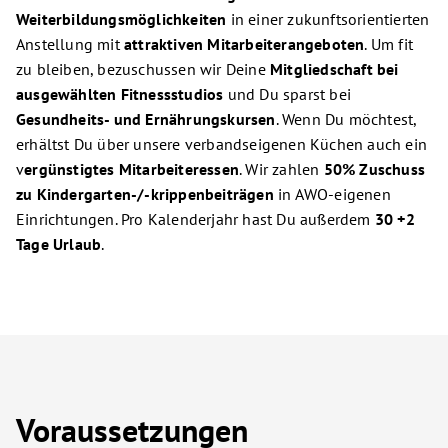
Weiterbildungsmöglichkeiten
in einer zukunftsorientierten
Anstellung mit
attraktiven Mitarbeiterangeboten
. Um fit
zu bleiben, bezuschussen wir Deine
Mitgliedschaft bei
ausgewählten Fitnessstudios
und Du sparst bei
Gesundheits- und Ernährungskursen
. Wenn Du möchtest,
erhältst Du über unsere verbandseigenen Küchen auch ein
v
ergünstigtes Mitarbeiteressen
. Wir zahlen
50% Zuschuss
zu Kindergarten-/-krippenbeiträgen
in AWO-eigenen
Einrichtungen. Pro Kalenderjahr hast Du außerdem
30 +2
Tage Urlaub
.
Voraussetzungen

**EXERCISE OBJECTIVE:** If an entry contains an image, print the rest of that entry exactly and leave the image out.

**EXERCISE OUTPUT:**
Weiterbildungsmöglichkeiten
in einer zukunftsorientierten
Anstellung mit
attraktiven Mitarbeiterangeboten
. Um fit
zu bleiben, bezuschussen wir Deine
Mitgliedschaft bei
ausgewählten Fitnessstudios
und Du sparst bei
Gesundheits- und Ernährungskursen
. Wenn Du möchtest,
erhältst Du über unsere verbandseigenen Küchen auch ein
v
ergünstigtes Mitarbeiteressen
. Wir zahlen
50% Zuschuss
zu Kindergarten-/-krippenbeiträgen
in AWO-eigenen
Einrichtungen. Pro Kalenderjahr hast Du außerdem
30 +2
Tage Urlaub
.
Voraussetzungen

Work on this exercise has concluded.